His soothing voice was as tender as his embrace, and when he began to undress her, she didn’t protest. She simply cried in his arms, cried because of him and yet to him, because there was nobody else to comfort her. Not her brother, who was locked up in some dank prison cell, nor her fiance, who was somewhere in America, half a world away.

28

A ndros guessed they couldn’t be over twenty miles outside Washington, but Prestwick was mum as the black Chevrolet with District of Columbia plates hummed through the Maryland countryside in the middle of the night. The driver, some sort of government agent, stared woodenly ahead.

Andros could see that Prestwick was enjoying himself. “You like keeping people in suspense, don’t you?” Andros asked.

A perverse smile crossed Prestwick’s face. Only when the Chevy rolled up to a locked gate an hour later did he finally announce their arrival. “The Farm. Or, as it is officially known, RTU-11.”

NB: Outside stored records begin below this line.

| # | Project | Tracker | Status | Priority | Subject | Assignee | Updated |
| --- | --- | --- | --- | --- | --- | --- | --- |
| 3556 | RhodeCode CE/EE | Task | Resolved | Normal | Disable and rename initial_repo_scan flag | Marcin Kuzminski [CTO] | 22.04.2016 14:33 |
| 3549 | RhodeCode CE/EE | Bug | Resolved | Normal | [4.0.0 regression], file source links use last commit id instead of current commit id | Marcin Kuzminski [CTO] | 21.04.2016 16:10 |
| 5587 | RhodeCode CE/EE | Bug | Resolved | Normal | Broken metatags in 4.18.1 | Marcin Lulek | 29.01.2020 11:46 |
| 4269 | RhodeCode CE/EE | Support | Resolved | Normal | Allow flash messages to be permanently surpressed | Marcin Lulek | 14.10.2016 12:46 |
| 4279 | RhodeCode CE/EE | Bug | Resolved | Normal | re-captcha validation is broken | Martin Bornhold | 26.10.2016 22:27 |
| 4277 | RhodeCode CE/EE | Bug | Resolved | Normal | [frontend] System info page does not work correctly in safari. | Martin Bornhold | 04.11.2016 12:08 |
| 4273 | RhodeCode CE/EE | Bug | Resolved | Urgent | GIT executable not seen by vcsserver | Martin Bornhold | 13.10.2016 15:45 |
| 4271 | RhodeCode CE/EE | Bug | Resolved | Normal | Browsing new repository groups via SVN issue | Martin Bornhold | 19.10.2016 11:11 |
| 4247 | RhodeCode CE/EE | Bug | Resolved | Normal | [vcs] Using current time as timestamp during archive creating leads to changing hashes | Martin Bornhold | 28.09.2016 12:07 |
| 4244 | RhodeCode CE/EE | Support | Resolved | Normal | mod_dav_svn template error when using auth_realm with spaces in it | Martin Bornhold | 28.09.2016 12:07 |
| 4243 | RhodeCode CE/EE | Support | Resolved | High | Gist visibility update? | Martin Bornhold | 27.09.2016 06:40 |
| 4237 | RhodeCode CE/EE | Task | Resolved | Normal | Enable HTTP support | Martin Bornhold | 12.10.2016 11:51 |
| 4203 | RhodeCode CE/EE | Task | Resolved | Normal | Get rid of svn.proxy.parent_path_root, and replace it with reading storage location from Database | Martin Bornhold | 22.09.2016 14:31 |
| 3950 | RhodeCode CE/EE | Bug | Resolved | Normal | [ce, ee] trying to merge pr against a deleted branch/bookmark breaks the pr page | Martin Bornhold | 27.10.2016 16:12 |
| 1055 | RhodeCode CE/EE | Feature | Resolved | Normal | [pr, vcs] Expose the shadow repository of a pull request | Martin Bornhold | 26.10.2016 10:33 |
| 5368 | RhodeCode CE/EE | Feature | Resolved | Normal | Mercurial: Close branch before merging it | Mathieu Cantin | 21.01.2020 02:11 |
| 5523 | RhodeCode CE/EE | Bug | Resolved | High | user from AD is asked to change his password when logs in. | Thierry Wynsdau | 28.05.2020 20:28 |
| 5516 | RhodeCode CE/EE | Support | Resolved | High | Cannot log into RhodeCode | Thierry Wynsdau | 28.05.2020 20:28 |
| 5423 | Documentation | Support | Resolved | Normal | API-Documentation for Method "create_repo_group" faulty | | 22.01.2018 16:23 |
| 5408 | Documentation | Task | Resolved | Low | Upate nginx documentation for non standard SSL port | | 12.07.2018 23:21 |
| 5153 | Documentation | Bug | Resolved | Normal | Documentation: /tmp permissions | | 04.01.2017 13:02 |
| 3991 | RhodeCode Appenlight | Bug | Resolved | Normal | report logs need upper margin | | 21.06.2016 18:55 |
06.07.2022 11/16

The official sign said something about an army gadget testing center, but Andros could make out the dim outline of a large country manor at the end of the long drive. So this was the OSS school for spies.

“The whole estate is about a hundred acres or so,” Prestwick explained as they started up the drive. “Belongs to a prominent industrialist from Pittsburgh. OSS is leasing it for the time being.”

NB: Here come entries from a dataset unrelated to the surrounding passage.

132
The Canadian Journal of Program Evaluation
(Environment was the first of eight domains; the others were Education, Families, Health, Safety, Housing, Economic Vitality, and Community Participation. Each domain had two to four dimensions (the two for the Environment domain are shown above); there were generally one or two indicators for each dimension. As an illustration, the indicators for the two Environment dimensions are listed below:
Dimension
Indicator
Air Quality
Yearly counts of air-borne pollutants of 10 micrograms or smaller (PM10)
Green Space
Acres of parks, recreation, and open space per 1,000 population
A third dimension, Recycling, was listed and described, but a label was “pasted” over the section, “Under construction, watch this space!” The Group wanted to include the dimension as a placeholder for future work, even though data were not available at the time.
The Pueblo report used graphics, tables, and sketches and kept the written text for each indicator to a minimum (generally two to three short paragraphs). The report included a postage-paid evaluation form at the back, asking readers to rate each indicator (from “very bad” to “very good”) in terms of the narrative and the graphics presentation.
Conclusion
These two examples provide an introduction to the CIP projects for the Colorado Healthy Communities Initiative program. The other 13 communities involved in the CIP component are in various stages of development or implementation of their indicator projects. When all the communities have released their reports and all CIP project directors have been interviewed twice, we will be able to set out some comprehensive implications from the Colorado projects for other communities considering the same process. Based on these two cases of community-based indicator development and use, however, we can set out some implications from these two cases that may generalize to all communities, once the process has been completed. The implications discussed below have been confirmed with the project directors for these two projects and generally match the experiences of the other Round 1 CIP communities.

At the entrance, a rotund woman whom Prestwick introduced as Gertrude greeted them and escorted them upstairs to spacious, comfortable bedrooms.

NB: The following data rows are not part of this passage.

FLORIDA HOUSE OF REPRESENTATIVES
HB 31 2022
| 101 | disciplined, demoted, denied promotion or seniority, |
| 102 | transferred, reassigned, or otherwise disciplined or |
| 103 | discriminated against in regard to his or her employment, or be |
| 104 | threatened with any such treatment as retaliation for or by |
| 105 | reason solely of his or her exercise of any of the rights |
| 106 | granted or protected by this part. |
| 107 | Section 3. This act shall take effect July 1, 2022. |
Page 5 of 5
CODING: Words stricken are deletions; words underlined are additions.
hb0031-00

“A regular Waldorf you have here,” Andros observed, pressing down on the soft bed. “Is this how you toughen up your secret agents, Jason?”

Gertrude had warned them that they should use only their first names. Security precautions. Still, Andros detected an unnaturally chummy atmosphere here that confirmed his perception of spies as dilettantes, men of leisure who had little to offer their country-men like this Prestwick.

“Don’t you worry,” said Prestwick, who was standing by the window looking out. “We’ll get started in the morning with some of the more practical aspects of your survival behind enemy lines.”

Andros nodded and began to unpack his sack. He drew out a cigarette from his pack of Vargas and lit it with the gold lighter Aphrodite had given him.

Prestwick coughed from the smoke and turned away from the window. “A nasty habit for a West Pointer,” he observed. “My reports said nothing about you being a chain-smoker.”

Andros shrugged and propped up his picture of Aphrodite on the nightstand. He placed the gold lighter in front of it. “Maybe you shouldn’t put too much faith in those reports of yours.”

“And maybe you should keep your mind clear of distractions.” Prestwick was frowning at Aphrodite’s picture. “From now on you must focus only on your mission.”

“She is my mission.”

Prestwick ignored the remark. “There’s a bible in the top drawer of your nightstand. I suggest you begin with that tonight.”

Andros opened the drawer and found the OSS training syllabus. He scanned the table of contents: silent killing, firearms, ciphers, undercover operations, escape, explosives.

Prestwick said, “Those areas pertinent to your individual mission are highlighted. Study those sections thoroughly.”

Andros thumbed through the syllabus. “I’ll commit these passages to memory tonight.”

He tossed the syllabus on the bed and moved to the window where Prestwick had been standing. A peek behind the curtain revealed well-manicured lawns rolling on under the night and the shimmer of a swimming pool. Andros paused a moment and looked again. Swimming laps in the pool was a shapely woman. What kind of crazy outfit was this? At the sound of Prestwick’s rapping, Andros let the curtain fall and turned around.

“Your closet.” Prestwick opened the door to reveal clothing. “Your prewar Savile Row suits, custom-made Italian shoes, all the trappings of a playboy. Standard uniform for your cover.”

“Cover?” Andros asked suspiciously. “What cover?”